I'm sharing all this so you can see that in large IT companies you will have opportunities to try different roles. And experiences from all roles are valuable and can help you land your next role.
It is good to know what you want in the very beginning. But keep in mind, doing something as a job everyday is different from watching someone or doing it for a day.
Have an open mind and try a role you believe you will be more likely to succeed in and enjoy. Continue to re-evaluate and adjust throughout your career.
I have been at my current job for almost 30 years so the industry has changed and where before we usually a jack of all trades, when I started it if lit up on your desk and wasn't your phone you called my department. Computers have become such an integral part of all businesses now that there are so many more jobs and specialties and more popping up every day. Decide what you like and be open for what opportunities there are not only in that specific specialties but in the bordering ones, you may be specialize in Network but when working on Networks decide Cyber Security or Voice Technologies are more your taste and you can make that jump with the experience you gain not being lost. While in school seek out internships, Co-Ops or any opportunity that puts you into the work world (even if it may not be exactly what you are looking for) this will give you experience, contacts and most of all exposure to multiple disciplines which may help you decide what you want to do or sometimes more importantly what you don't want to do. My first degree is in Accounting and Specialized Management and after 9 months of being Junior Comptroller for a Manufacturing firm I decided I hated Accounting and moved into technology. I have been primarily working with Intel based technologies (Windows, Citrix, Linux, etc.) for most of the last 30 years and have recently moved into a Kanban Lead/ScrumMaster role for 2 different technology teams which is more of a hands off Agile/Project management role so you can move and sometimes you need to as the work and technology changes. Do not worry that the decisions you make today will pigeon hole you into a particular job for the rest of you life and with the rapid changes in technology and business you will more likely have to be evolving your skills and your role as you go even if you stay in the same place. In technology about 1/2 of what you know today is obsolete or non-applicable next year, so learn how to learn and embrace that and grow as you go.

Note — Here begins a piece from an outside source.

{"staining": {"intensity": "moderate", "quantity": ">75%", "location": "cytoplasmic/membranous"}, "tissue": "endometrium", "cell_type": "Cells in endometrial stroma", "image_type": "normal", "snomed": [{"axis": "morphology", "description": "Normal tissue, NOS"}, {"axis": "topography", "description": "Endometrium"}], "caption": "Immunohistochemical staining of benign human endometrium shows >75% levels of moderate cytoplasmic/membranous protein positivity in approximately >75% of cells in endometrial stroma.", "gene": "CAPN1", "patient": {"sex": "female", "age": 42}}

I started out in IT over 25 years ago with a degree in Computer Science. I worked for some technology companies and specialized in the field of image manipulation (think rotating and cropping images). After 4 years, I joined a IT consulting company and was exposed to multiple industries including Healthcare and Manufacturing. After consulting for a few years, I joined a tech startup and went back to software development. Since then, I have been back and forth between consulting and technology companies and also full time in IT for an insurance company.

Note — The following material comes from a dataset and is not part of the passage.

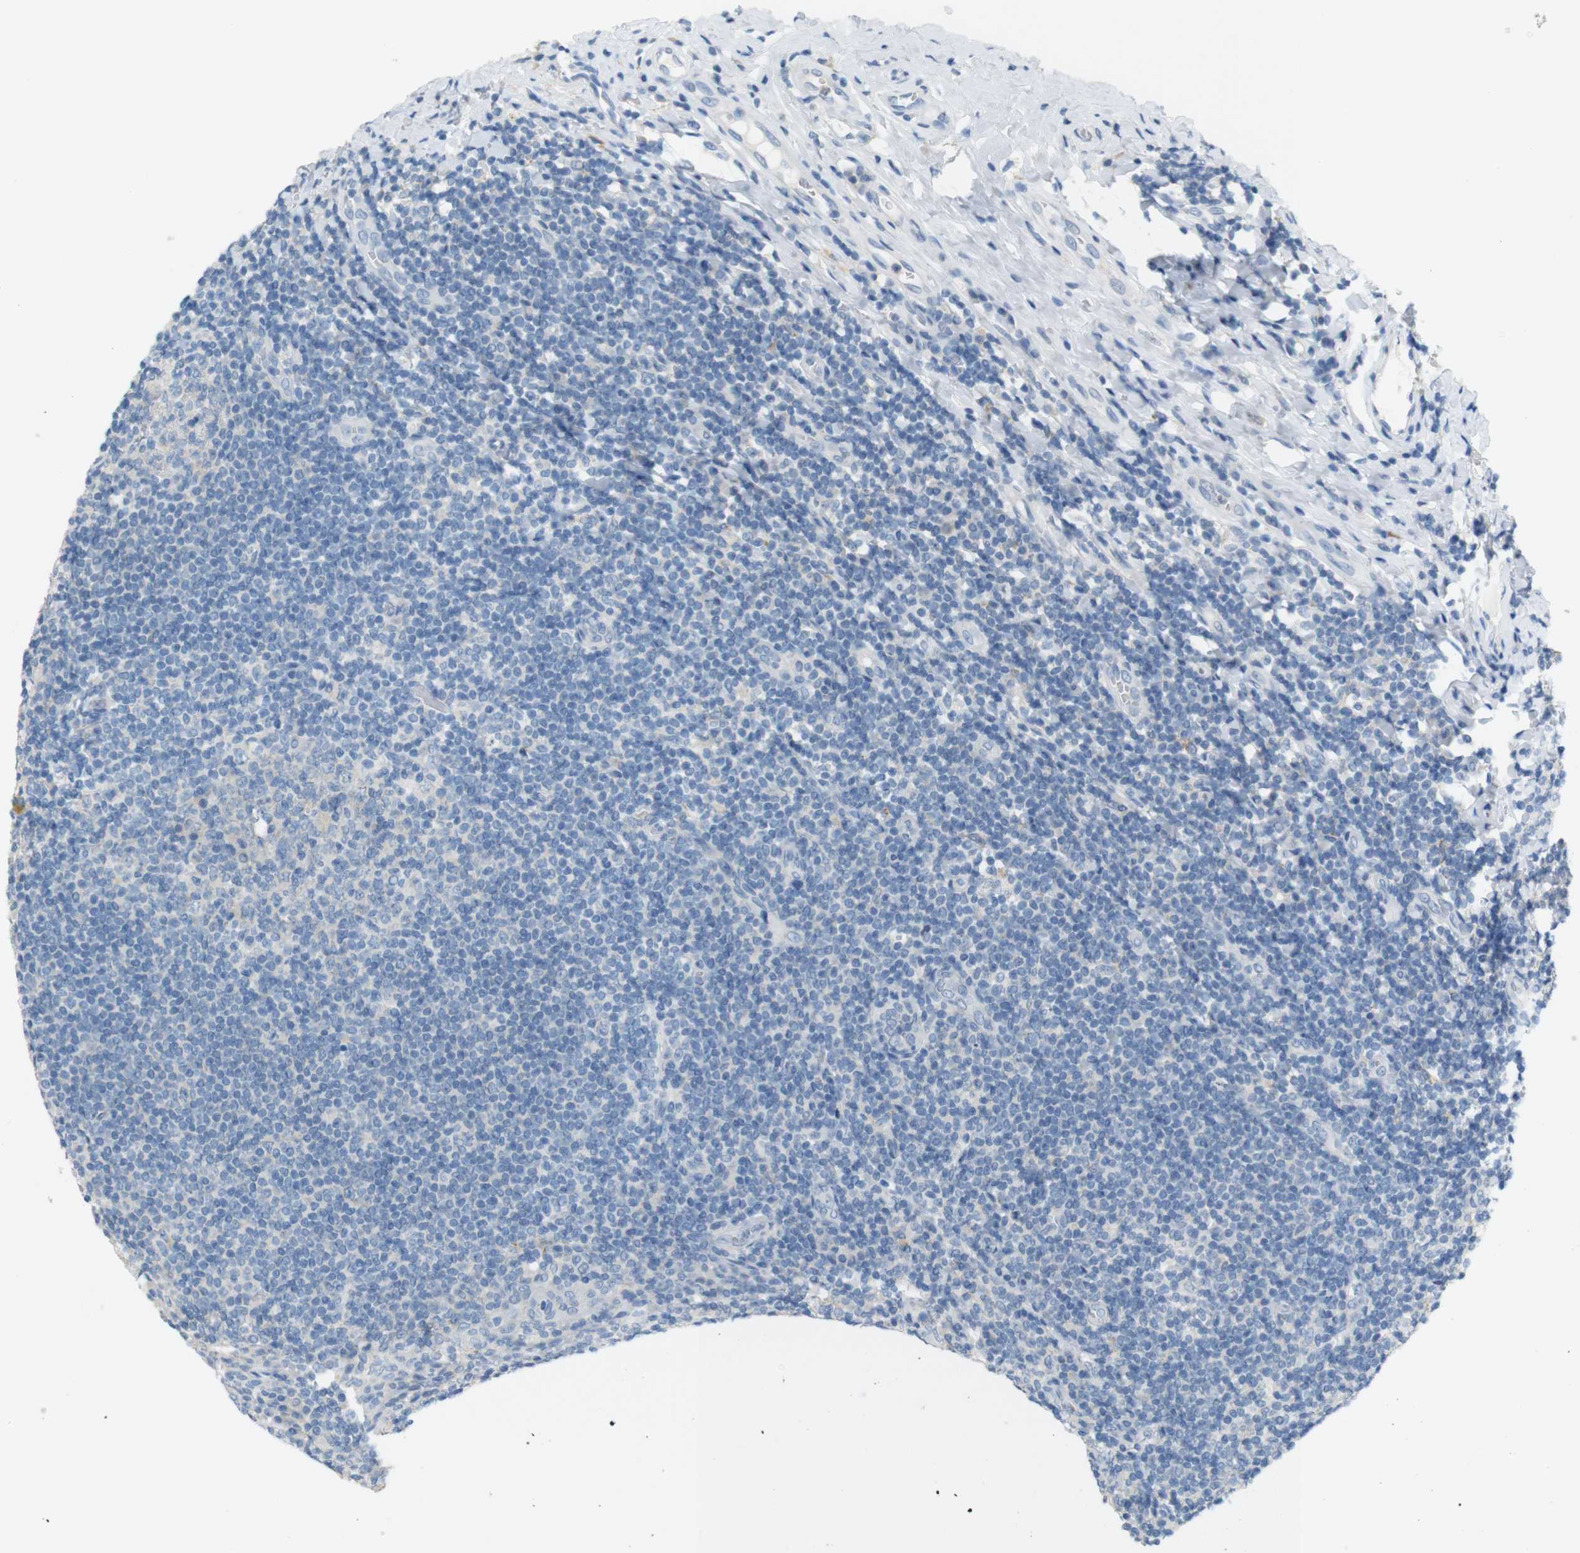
{"staining": {"intensity": "negative", "quantity": "none", "location": "none"}, "tissue": "tonsil", "cell_type": "Germinal center cells", "image_type": "normal", "snomed": [{"axis": "morphology", "description": "Normal tissue, NOS"}, {"axis": "topography", "description": "Tonsil"}], "caption": "This image is of normal tonsil stained with immunohistochemistry to label a protein in brown with the nuclei are counter-stained blue. There is no positivity in germinal center cells. Brightfield microscopy of immunohistochemistry stained with DAB (brown) and hematoxylin (blue), captured at high magnification.", "gene": "LRRK2", "patient": {"sex": "male", "age": 31}}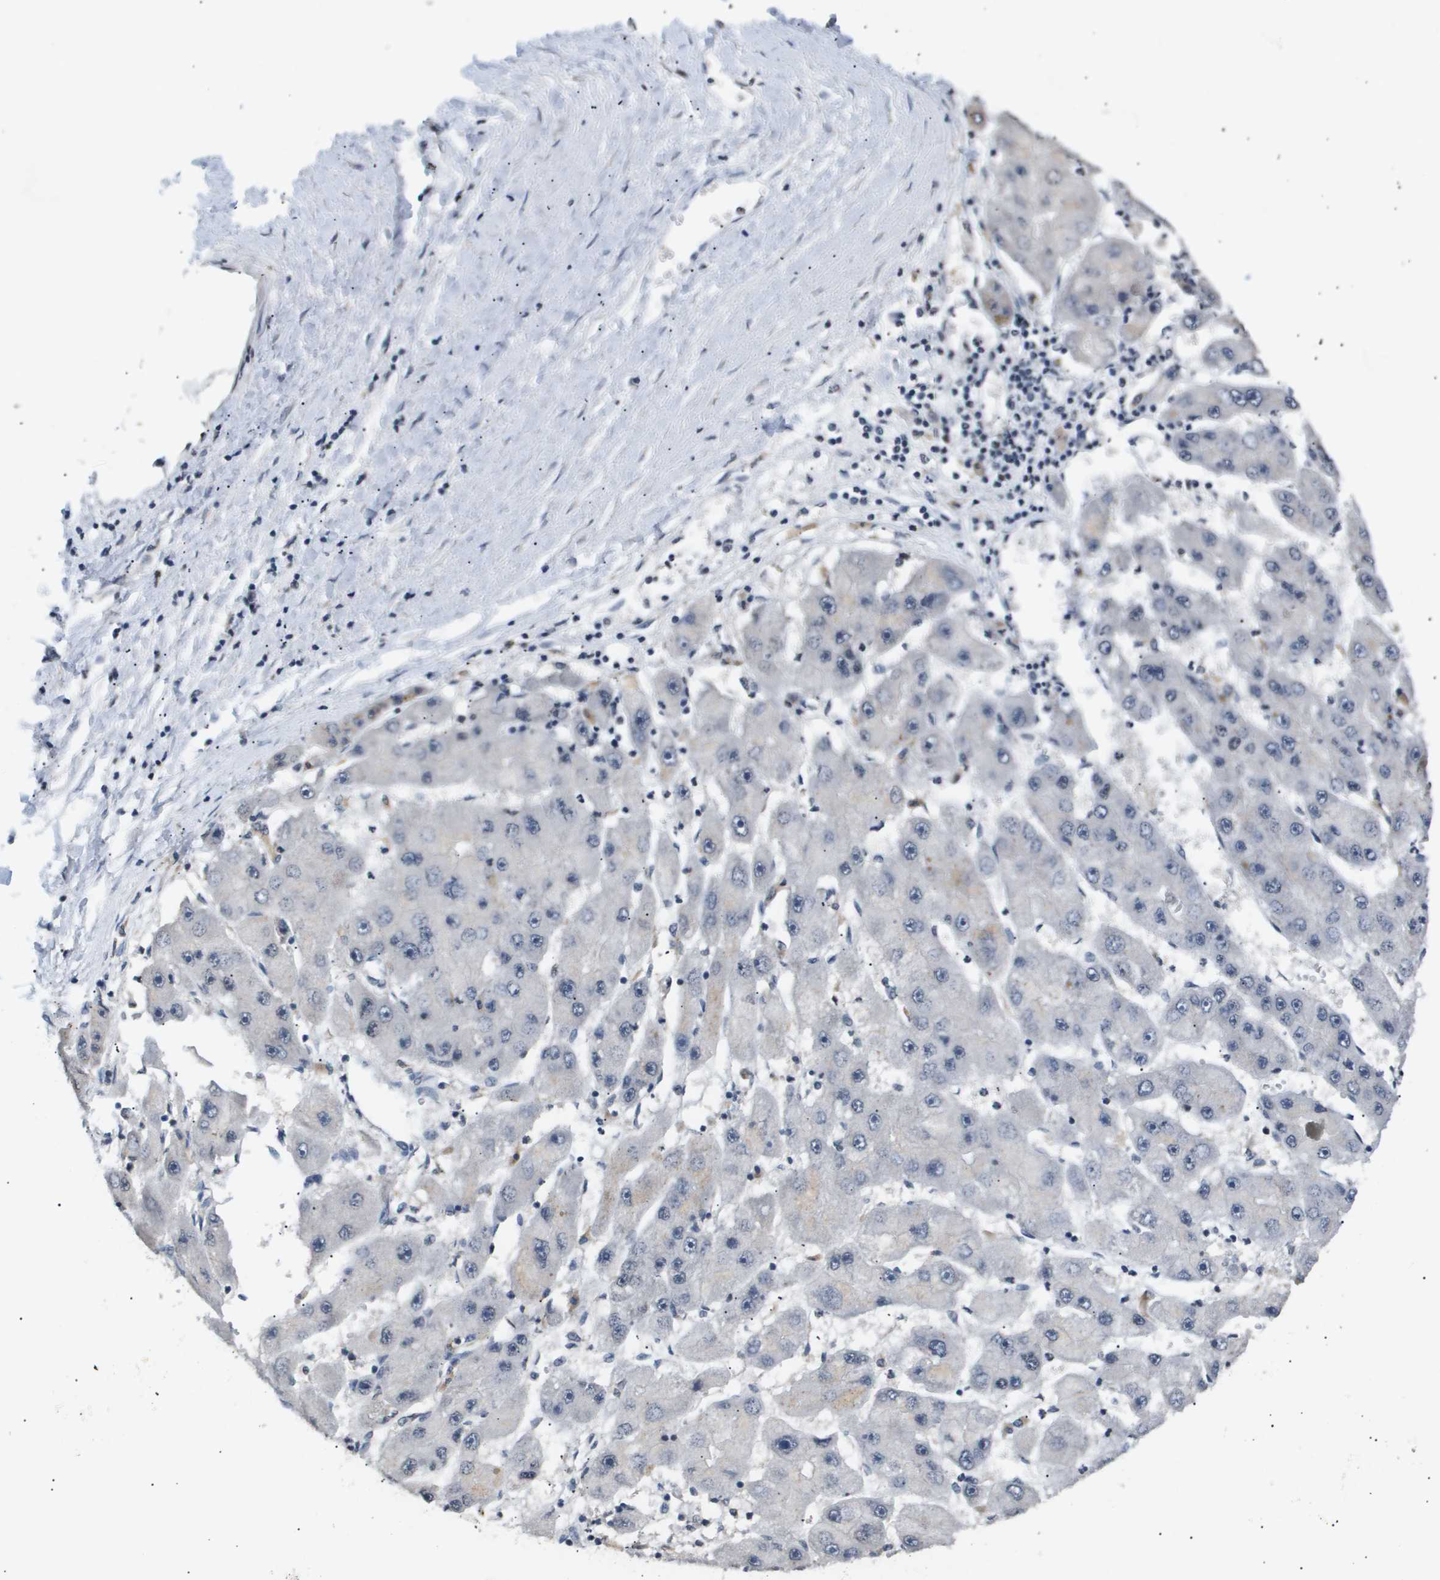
{"staining": {"intensity": "negative", "quantity": "none", "location": "none"}, "tissue": "liver cancer", "cell_type": "Tumor cells", "image_type": "cancer", "snomed": [{"axis": "morphology", "description": "Carcinoma, Hepatocellular, NOS"}, {"axis": "topography", "description": "Liver"}], "caption": "Tumor cells are negative for brown protein staining in liver hepatocellular carcinoma.", "gene": "ANAPC2", "patient": {"sex": "female", "age": 61}}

For me, there were two choices at the outset. Be a jack of all trades or specialize in a field. It helped me to build up good domain expertise in my first job which helped me get into consulting. Consulting exposes you to different industries and helps you think on your feet. So a progression from a technology company to consulting gives you a good foundation as well as a broad exposure to technologies and industries.

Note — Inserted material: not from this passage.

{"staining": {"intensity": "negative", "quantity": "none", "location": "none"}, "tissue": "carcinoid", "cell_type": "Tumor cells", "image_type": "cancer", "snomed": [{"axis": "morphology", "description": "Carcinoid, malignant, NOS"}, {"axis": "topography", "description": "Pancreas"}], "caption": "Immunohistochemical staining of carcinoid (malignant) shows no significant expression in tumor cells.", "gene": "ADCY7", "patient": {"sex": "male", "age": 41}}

Based on what you enjoy, you can pick and choose as you go. But try to build up good software development habits in your first job. Good luck!
My recommendation would be to follow your interest but be willing to learn and try new areas to see if they may also be a good fit. Take any opportunity to learn or try something new, take on a new challenge and don't be afraid to fail. As long as you are open to learning and are willing to work hard, you may decide that you fit into an area that is not what you would have expected. Plus you build your network.